▶ _Exercise instructions_
Which lines of the material contain the word "vida"? Show each one.

▶ _Records supplied_
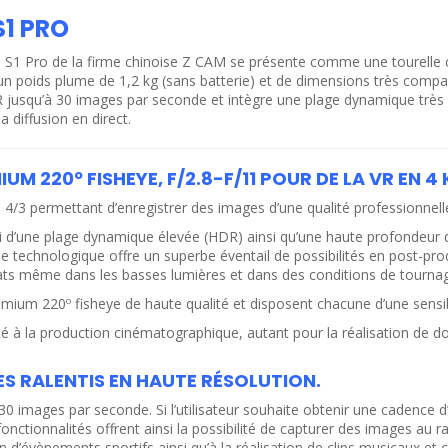
S1 PRO
S1 Pro de la firme chinoise Z CAM se présente comme une tourelle c
un poids plume de 1,2 kg (sans batterie) et de dimensions très compa
 VR jusqu’à 30 images par seconde et intègre une plage dynamique tr
 diffusion en direct.
M 220º FISHEYE, F/2.8-F/11 POUR DE LA VR EN 4 
/3 permettant d’enregistrer des images d’une qualité professionnelle 
si d’une plage dynamique élevée (HDR) ainsi qu’une haute profondeur d
technologique offre un superbe éventail de possibilités en post-product
ltats même dans les basses lumières et dans des conditions de tourna
ium 220º fisheye de haute qualité et disposent chacune d’une sensibili
é à la production cinématographique, autant pour la réalisation de doc
S RALENTIS EN HAUTE RÉSOLUTION.
 images par seconde. Si l’utilisateur souhaite obtenir une cadence d’i
ctionnalités offrent ainsi la possibilité de capturer des images au ra
d’évènements sportifs ainsi qu’à la réalisation de clips musicaux et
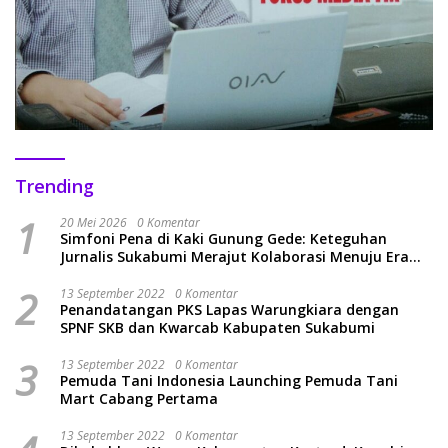
Trending
1
20 Mei 2026
0 Komentar
Simfoni Pena di Kaki Gunung Gede: Keteguhan
Jurnalis Sukabumi Merajut Kolaborasi Menuju Era
Baru
2
13 September 2022
0 Komentar
Penandatangan PKS Lapas Warungkiara dengan
SPNF SKB dan Kwarcab Kabupaten Sukabumi
3
13 September 2022
0 Komentar
Pemuda Tani Indonesia Launching Pemuda Tani
Mart Cabang Pertama
13 September 2022
0 Komentar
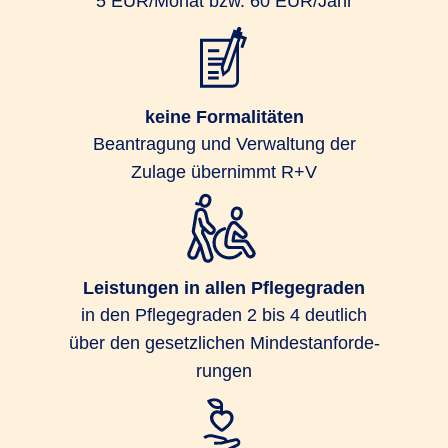
5 EUR/Monat bzw. 60 EUR/Jahr
keine Formalitäten
Beantragung und Verwaltung der
Zulage übernimmt R+V
Leistungen in allen Pflegegraden
in den Pflege­graden 2 bis 4 deut­lich
über den gesetz­lichen Min­dest­an­for­de­
rungen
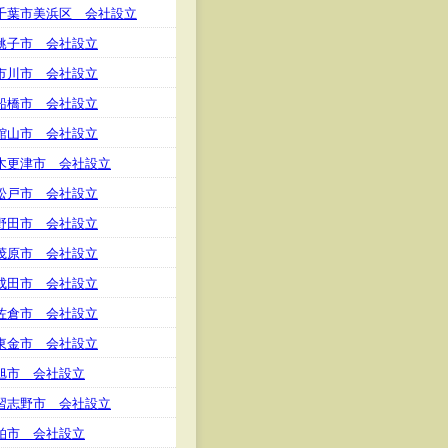
千葉市美浜区 会社設立
銚子市 会社設立
市川市 会社設立
船橋市 会社設立
館山市 会社設立
木更津市 会社設立
松戸市 会社設立
野田市 会社設立
茂原市 会社設立
成田市 会社設立
佐倉市 会社設立
東金市 会社設立
旭市 会社設立
習志野市 会社設立
柏市 会社設立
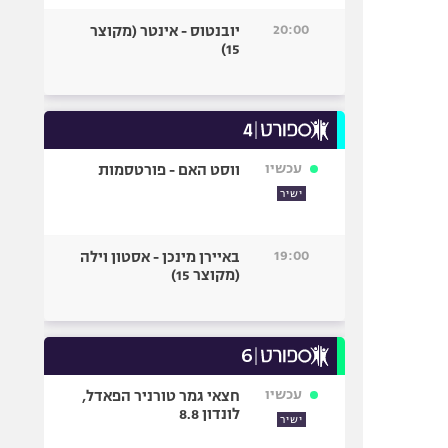
20:00
יובנטוס - אינטר (מקוצר
15)
עכשיו
ווסט האם - פורטסמות
ישיר
19:00
באיירן מינכן - אסטון וילה
(מקוצר 15)
עכשיו
חצאי גמר טורניר הפאדל,
לונדון 8.8
ישיר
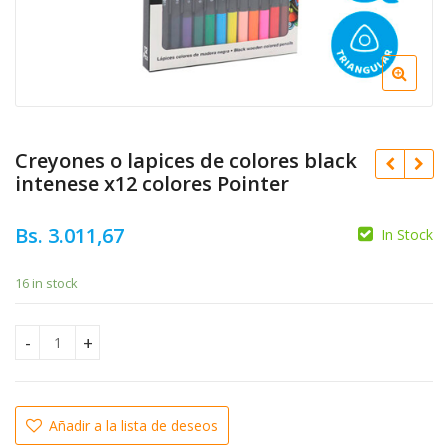
Creyones o lapices de colores black
intenese x12 colores Pointer
Bs.
3.011,67
In Stock
16 in stock
Bs.
15.928,54
Creyones o lapices de colores black intenese x12 colores Po
Bs.
10.389,49
Añadir a la lista de deseos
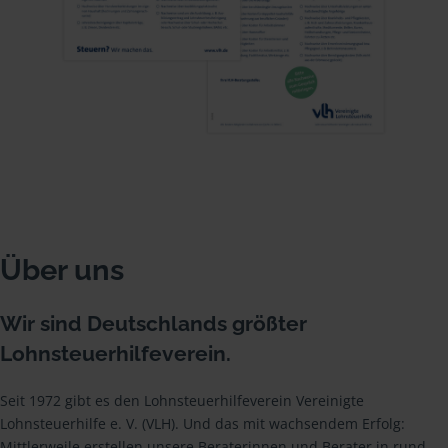
Über uns
Wir sind Deutschlands größter
Lohnsteuerhilfeverein.
Seit 1972 gibt es den Lohnsteuerhilfeverein Vereinigte
Lohnsteuerhilfe e. V. (VLH). Und das mit wachsendem Erfolg:
Mittlerweile erstellen unsere Beraterinnen und Berater in rund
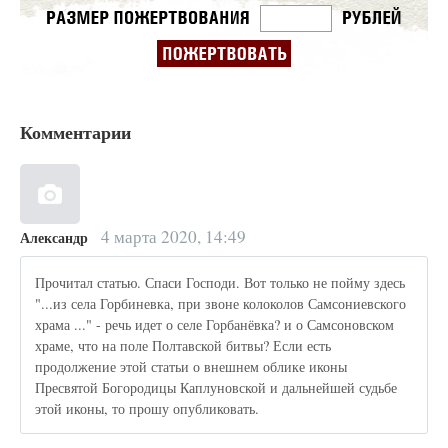
Комментарии
4 марта 2020, 14:49
Александр
Прочитал статью. Спаси Господи. Вот только не пойму здесь
"...из села Горбиневка, при звоне колоколов Самсониевского
храма ..." - речь идет о селе Горбанёвка? и о Самсоновском
храме, что на поле Полтавской битвы? Если есть
продолжение этой статьи о внешнем облике иконы
Пресвятой Богородицы Каплуновской и дальнейшей судьбе
этой иконы, то прошу опубликовать.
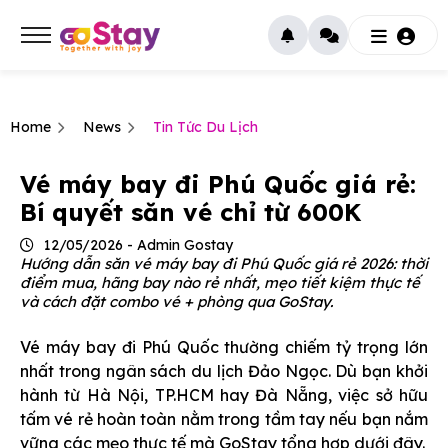
Home
News
Tin Tức Du Lịch
Vé máy bay đi Phú Quốc giá rẻ:
Bí quyết săn vé chỉ từ 600K
12/05/2026 - Admin Gostay
Hướng dẫn săn vé máy bay đi Phú Quốc giá rẻ 2026: thời
điểm mua, hãng bay nào rẻ nhất, mẹo tiết kiệm thực tế
và cách đặt combo vé + phòng qua GoStay.
Vé máy bay đi Phú Quốc thường chiếm tỷ trọng lớn
nhất trong ngân sách du lịch Đảo Ngọc. Dù bạn khởi
hành từ Hà Nội, TP.HCM hay Đà Nẵng, việc sở hữu
tấm vé rẻ hoàn toàn nằm trong tầm tay nếu bạn nắm
vững các mẹo thực tế mà GoStay tổng hợp dưới đây.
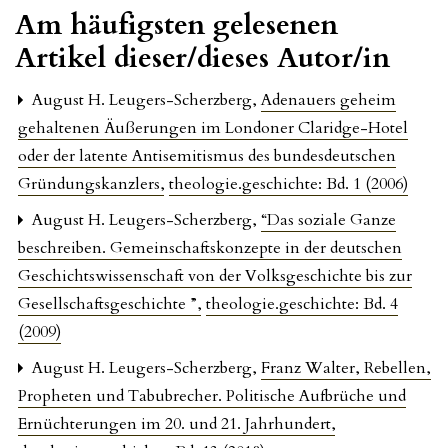
Am häufigsten gelesenen
Artikel dieser/dieses Autor/in
August H. Leugers-Scherzberg,
Adenauers geheim
gehaltenen Äußerungen im Londoner Claridge-Hotel
oder der latente Antisemitismus des bundesdeutschen
Gründungskanzlers
,
theologie.geschichte: Bd. 1 (2006)
August H. Leugers-Scherzberg,
“Das soziale Ganze
beschreiben. Gemeinschaftskonzepte in der deutschen
Geschichtswissenschaft von der Volksgeschichte bis zur
Gesellschaftsgeschichte ”
,
theologie.geschichte: Bd. 4
(2009)
August H. Leugers-Scherzberg,
Franz Walter, Rebellen,
Propheten und Tabubrecher. Politische Aufbrüche und
Ernüchterungen im 20. und 21. Jahrhundert
,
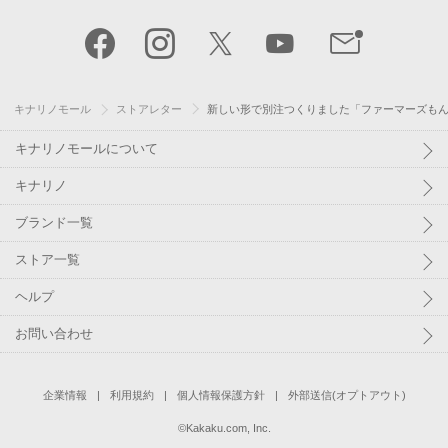
キナリノモール
ストアレター
新しい形で別注つくりました「ファーマーズもんぺ
キナリノモールについて
キナリノ
ブランド一覧
ストア一覧
ヘルプ
お問い合わせ
企業情報
利用規約
個人情報保護方針
外部送信(オプトアウト)
©
Kakaku.com, Inc.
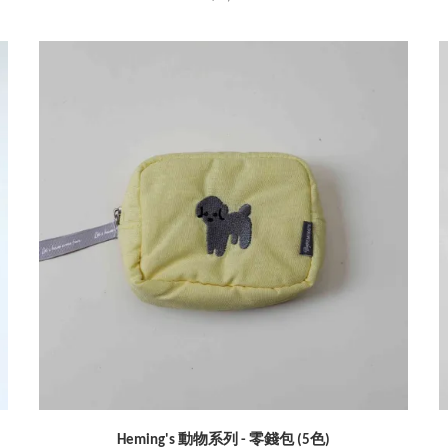
Heming's 動物系列 - 零錢包 (5色)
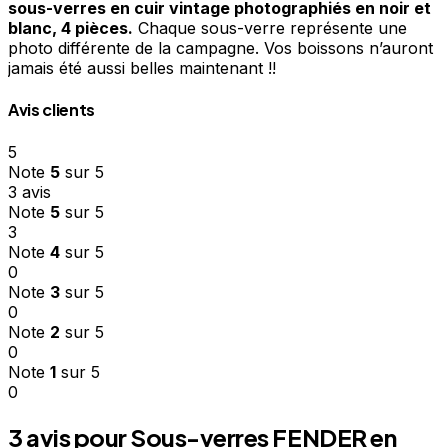
sous-verres en cuir vintage photographiés en noir et
blanc, 4 pièces.
Chaque sous-verre représente une
photo différente de la campagne. Vos boissons n’auront
jamais été aussi belles maintenant !!
Avis clients
5
Note
5
sur 5
3 avis
Note
5
sur 5
3
Note
4
sur 5
0
Note
3
sur 5
0
Note
2
sur 5
0
Note
1
sur 5
0
3 avis pour
Sous-verres FENDER en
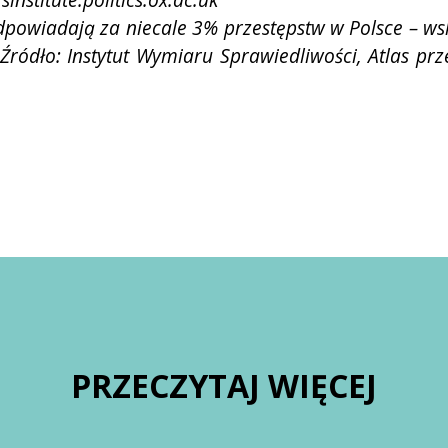
powiadają za niecale 3% przestępstw w Polsce – w
Źródło: Instytut
Wymiaru Sprawiedliwości, Atlas prze
PRZECZYTAJ WIĘCEJ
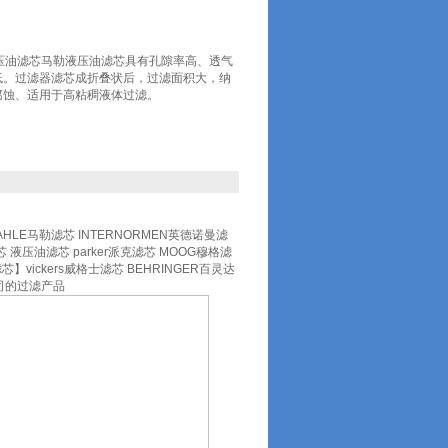
0马勒液压油滤芯马勒液压油滤芯具有孔隙率高、透气
低。过滤器滤芯成折叠状后，过滤面积大，纳
腐蚀、适用于高粘稠液体过滤。
AHLE马勒滤芯 INTERNORMEN英德诺曼滤
 液压油滤芯 parker派克滤芯 MOOG穆格滤
滤芯】vickers威格士滤芯 BEHRINGER百灵达
公司的过滤产品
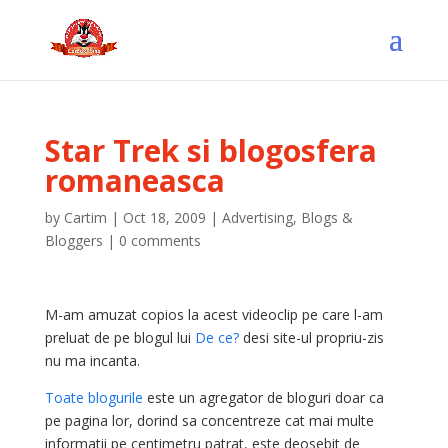
Star Trek si blogosfera
romaneasca
by
Cartim
|
Oct 18, 2009
|
Advertising
,
Blogs &
Bloggers
|
0 comments
M-am amuzat copios la acest videoclip pe care l-am
preluat de pe blogul lui
De ce?
desi site-ul propriu-zis
nu ma incanta.
Toate blogurile
este un agregator de bloguri doar ca
pe pagina lor,
dorind sa concentreze cat mai multe
informatii pe centimetru patrat, este deosebit de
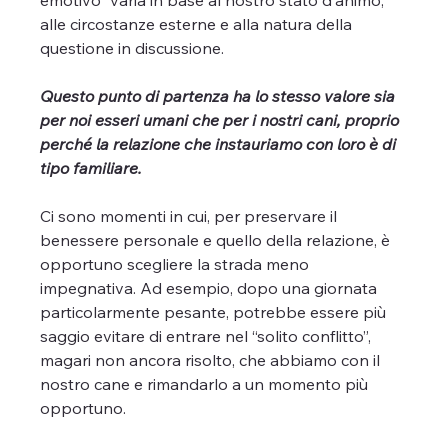
alle circostanze esterne e alla natura della 
questione in discussione.
Questo punto di partenza ha lo stesso valore sia 
per noi esseri umani che per i nostri cani, proprio 
perché la relazione che instauriamo con loro è di 
tipo familiare.
Ci sono momenti in cui, per preservare il 
benessere personale e quello della relazione, è 
opportuno scegliere la strada meno 
impegnativa. Ad esempio, dopo una giornata 
particolarmente pesante, potrebbe essere più 
saggio evitare di entrare nel “solito conflitto”, 
magari non ancora risolto, che abbiamo con il 
nostro cane e rimandarlo a un momento più 
opportuno.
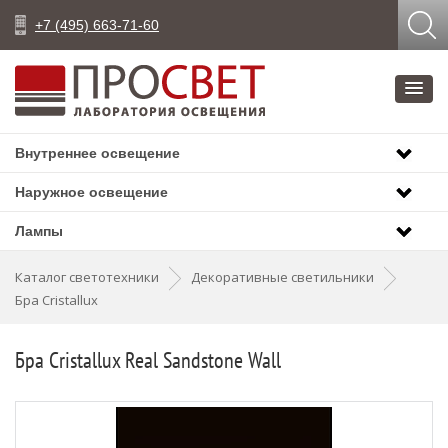
+7 (495) 663-71-60
Внутреннее освещение
Наружное освещение
Лампы
Каталог светотехники
Декоративные светильники
Бра Cristallux
Бра Cristallux Real Sandstone Wall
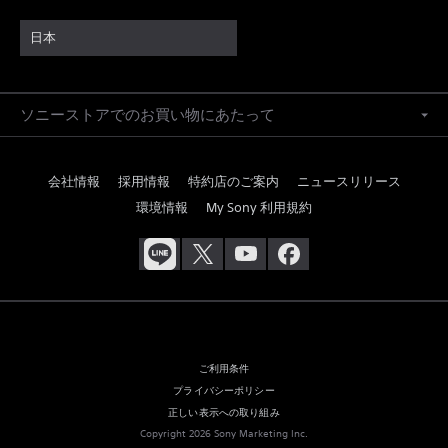
日本
ソニーストアでのお買い物にあたって
会社情報
採用情報
特約店のご案内
ニュースリリース
環境情報
My Sony 利用規約
ご利用条件
プライバシーポリシー
正しい表示への取り組み
Copyright 2026 Sony Marketing Inc.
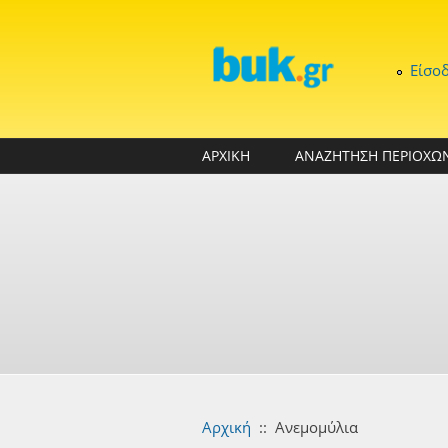
Παράκαμψη προς το κυρίως περιεχόμενο
Είσο
ΑΡΧΙΚΗ
ΑΝΑΖΗΤΗΣΗ ΠΕΡΙΟΧΩ
Αρχική
::
Ανεμομύλια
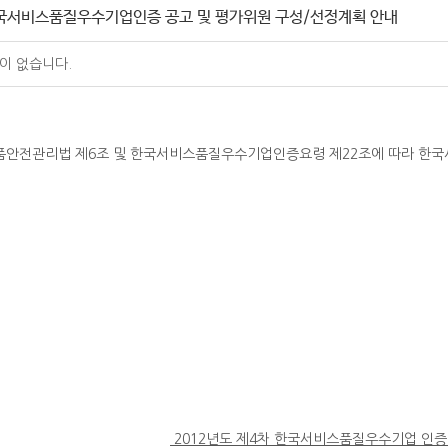
 한국서비스품질우수기업인증 공고 및 평가위원 구성/선정계획 안내
이 없습니다.
품안전관리법 제6조 및 한국서비스품질우수기업인증요령 제22조에 따라 한국
2012년도 제4차 한국서비스품질우수기업 인증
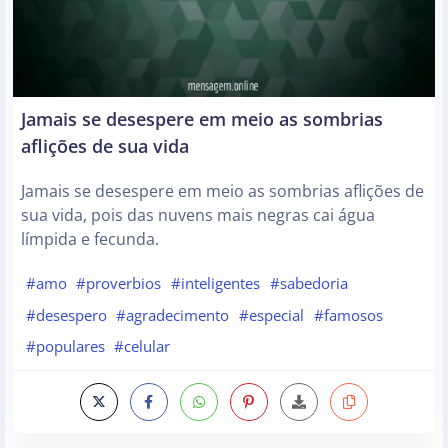
Jamais se desespere em meio as sombrias
aflições de sua vida
Jamais se desespere em meio as sombrias aflições de
sua vida, pois das nuvens mais negras cai água
límpida e fecunda.
#amo
#proverbios
#inteligentes
#sabedoria
#desespero
#agradecimento
#especial
#famosos
#populares
#celular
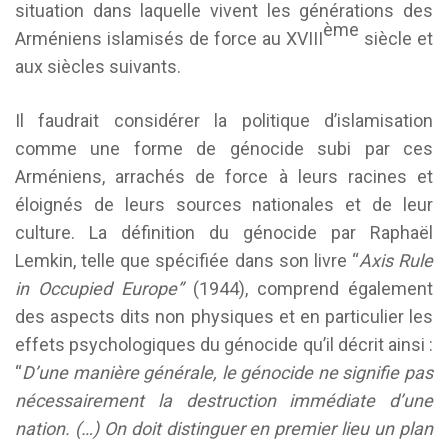
situation dans laquelle vivent les générations des
ème
Arméniens islamisés de force au XVIII
siècle et
aux siècles suivants.
Il faudrait considérer la politique d’islamisation
comme une forme de génocide subi par ces
Arméniens, arrachés de force à leurs racines et
éloignés de leurs sources nationales et de leur
culture. La définition du génocide par Raphaël
Lemkin, telle que spécifiée dans son livre “
Axis Rule
in Occupied Europe”
(1944), comprend également
des aspects dits non physiques et en particulier les
effets psychologiques du génocide qu’il décrit ainsi :
“
D’une manière générale, le génocide ne signifie pas
nécessairement la destruction immédiate d’une
nation. (…) On doit distinguer en premier lieu un plan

▶ _Result below_
aflições de sua vida
sua vida, pois das nuvens mais negras cai água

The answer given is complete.